(Electronic design files)
┏━━

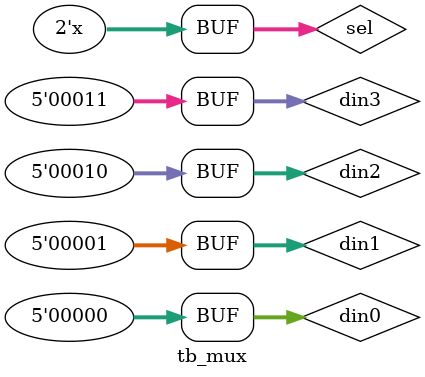
<source format=v>
module tb_mux(

);
    reg [1:0] sel;
    reg [4:0] din0, din1, din2, din3;
    wire [4:0] dout;
    MUX_4_1 u_MUX_4_1(
    	.sel  (sel  ),
        .din0 (din0 ),
        .din1 (din1 ),
        .din2 (din2 ),
        .din3 (din3 ),
        .dout (dout )
    );

    initial begin
        sel = 0;
        din0 = 0;
        din1 = 1;
        din2 = 2;
        din3 = 3;
    end

    always #10
        sel = sel + 1;
    
endmodule
</source>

┗━━

*EXERCISE INSTRUCTIONS:* Only the lines from the one that contains "initial begin" to the end of the data should be output, exactly as they appear.

*OUTPUT OF THE TASK:*
    initial begin
        sel = 0;
        din0 = 0;
        din1 = 1;
        din2 = 2;
        din3 = 3;
    end

    always #10
        sel = sel + 1;
    
endmodule
</source>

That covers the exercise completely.